Bayram tatilinde nerelere gidip neler yaptığımı, gezdiğim, gördüğüm, eğlendiğim mekanları sizlerle paylaşmaya bugün elim, dilim varmıyor. Neden mi? Çünkü, bir Türk vatandaşı olarak aynı toprakların batısında, kendi yaşadığım mutlu anlar esnasında, terör örgütü tarafından katledilerek toprağa vermek zorunda kaldığımız şehitlerimizden ve onların ailelerinden utanıyorum.
Duyduğum vicdan azabı beni yiyip bitiriyor. Çeşme’de uzun süredir bir araya gelemediğim ailemle bayram tatili süresince şen şakrak yemekler yerken, sabahlara kadar eğlenirken, aynı toprakların bir başka yerinde gençlerimiz patır patır katledildiler.
Ne uğruna, kimin uğruna?
Habur kapısında davul zurna ile karşıladığımız PKK’lılar uğruna mı yoksa Kürt açılımı uğruna mı? Görünen o ki, bayram döneminin ardından da örgütün kış dönemi nedeniyle kamplarına çekileceği kasım ayına kadar Türkiye’de terör örgütü öldürmeye devam edecek.
Dün yine şehit haberleriyle uyandık. Temmuzdan bu yana tam 45 şehit verdik.
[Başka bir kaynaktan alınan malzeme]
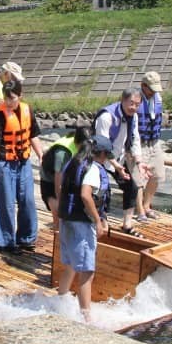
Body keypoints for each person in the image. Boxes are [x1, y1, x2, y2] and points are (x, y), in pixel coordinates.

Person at [55, 135, 113, 322]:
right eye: (106, 155)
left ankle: (59, 303)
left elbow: (60, 183)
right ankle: (86, 318)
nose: (106, 159)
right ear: (101, 154)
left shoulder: (73, 163)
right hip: (81, 224)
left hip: (67, 220)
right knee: (87, 271)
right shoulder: (94, 169)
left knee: (71, 264)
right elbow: (86, 195)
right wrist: (97, 220)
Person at [0, 80, 44, 253]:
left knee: (27, 200)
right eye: (6, 98)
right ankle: (6, 242)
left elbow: (33, 135)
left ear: (20, 96)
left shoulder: (27, 109)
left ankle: (26, 238)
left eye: (12, 98)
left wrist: (40, 154)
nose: (9, 102)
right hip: (4, 162)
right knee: (7, 202)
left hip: (24, 162)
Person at [94, 89, 143, 234]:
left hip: (119, 159)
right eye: (131, 103)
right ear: (123, 100)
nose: (133, 107)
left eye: (137, 104)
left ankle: (127, 225)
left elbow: (135, 138)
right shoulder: (107, 117)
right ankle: (102, 223)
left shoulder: (133, 117)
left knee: (131, 187)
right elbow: (102, 144)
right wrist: (115, 166)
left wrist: (139, 161)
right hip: (100, 158)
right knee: (103, 191)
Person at [41, 126, 92, 223]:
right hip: (50, 175)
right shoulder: (62, 152)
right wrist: (62, 205)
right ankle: (57, 226)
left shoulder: (85, 142)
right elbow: (58, 185)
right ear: (78, 143)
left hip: (67, 171)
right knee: (55, 201)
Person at [136, 71, 166, 221]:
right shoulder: (135, 99)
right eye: (151, 89)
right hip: (140, 143)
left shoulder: (157, 98)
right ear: (143, 86)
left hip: (154, 142)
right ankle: (140, 210)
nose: (154, 92)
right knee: (139, 179)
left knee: (157, 176)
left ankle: (147, 206)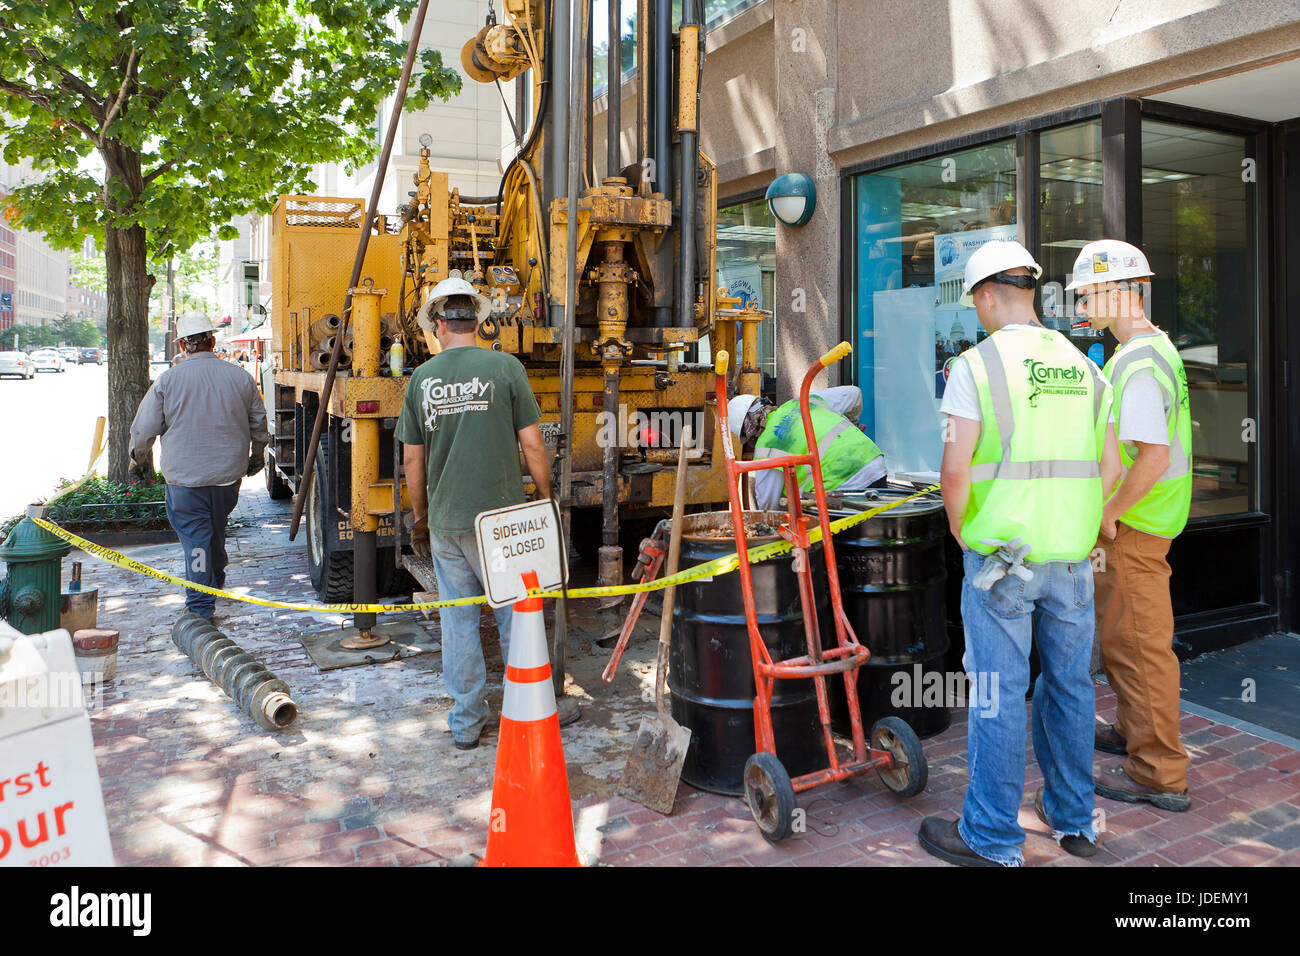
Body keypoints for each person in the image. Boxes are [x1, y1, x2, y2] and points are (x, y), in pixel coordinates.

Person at [919, 239, 1121, 866]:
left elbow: (955, 470)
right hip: (1071, 557)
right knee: (1070, 686)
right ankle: (1072, 820)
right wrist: (1080, 525)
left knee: (997, 692)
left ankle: (992, 836)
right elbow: (1112, 464)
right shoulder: (1087, 366)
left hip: (1002, 558)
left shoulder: (973, 368)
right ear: (1032, 292)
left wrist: (960, 528)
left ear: (983, 297)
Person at [396, 276, 575, 750]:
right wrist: (544, 493)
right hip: (501, 523)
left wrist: (421, 516)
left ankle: (466, 723)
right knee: (516, 616)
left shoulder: (420, 380)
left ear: (437, 324)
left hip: (448, 521)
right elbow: (533, 443)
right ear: (477, 320)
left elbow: (412, 459)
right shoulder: (506, 368)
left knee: (458, 621)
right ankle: (529, 711)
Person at [1067, 239, 1194, 813]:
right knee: (1127, 641)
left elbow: (1153, 457)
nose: (1084, 305)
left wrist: (1107, 514)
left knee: (1138, 649)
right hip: (1148, 524)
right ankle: (1130, 730)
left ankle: (1158, 771)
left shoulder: (1137, 362)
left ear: (1120, 291)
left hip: (1136, 528)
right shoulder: (1155, 348)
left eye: (1090, 293)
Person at [129, 312, 269, 621]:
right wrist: (257, 455)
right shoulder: (240, 377)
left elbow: (143, 430)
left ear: (181, 345)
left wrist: (138, 460)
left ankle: (200, 607)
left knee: (196, 537)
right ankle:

Terörün kol gezdiği bölgeler ise hep aynı:
TUNCELİ
Tunceli’de PKK’lı teröristler tarafından, halı sahada futbol maçı yapan polislere gerçekleştirilen saldırı sonucu bir komiser ve eşi şehit olurken, 8 polis yaralandı.
HAKKARİ
Hakkari’nin Yüksekova ilçesinin Dağlıca bölgesinde görev yapan geçici köy korucularına terör örgütü PKK üyelerince düzenlenen saldırıda 2 korucu şehit edilldi, biri korucu 4 kişi yaralandı.
BİNGÖL
Bingöl’ün Genç ilçesindeki terörist saldırıda 2 polis memuru yaralandı.
Hemen hemen aynı bölgelerde yaşanan terörden askerlerimizi, topraklarımızı korumanın yolu yok mu? Unutanlar için küçük bir hatırlatma yapmak istiyorum; Dünya savaşları esnasında Türk Kurtuluş Savaşı, 15 Mayıs 1919’da Yunanlıların İzmir’i işgali sırasında düşmana ilk kurşunun atılmasıyla başlamış, 10 Ağustos 1920 tarihinde Sevr Antlaşması‘nı imzalayarak aralarında Osmanlı’yı paylaşan Birinci Dünya Savaşı’nın galip devletlerine karşı önce Kuvây-i Milliye adı verilen milis kuvvetleriyle savaşılmıştı.
Türkiye Büyük Millet Meclisi düzenli orduyu kurmuş, Kuvây-i Milliye ile ordu bütünleşmesini sağlayarak savaşı zaferle sonuçlandırmıştı. Yani bütün bunları Mustafa Kemal Atatürk önderliğindeki (Şu an büyük bir kısmı hapiste olan) Türk ordusu ve TBMM işbirliği başarmıştı. Kanla kazandığımız topraklarımızı bugün Atatürk’ün önderliğindeki TBMM’nin yapıcı gücü olmadan korumak mümkün değil mi?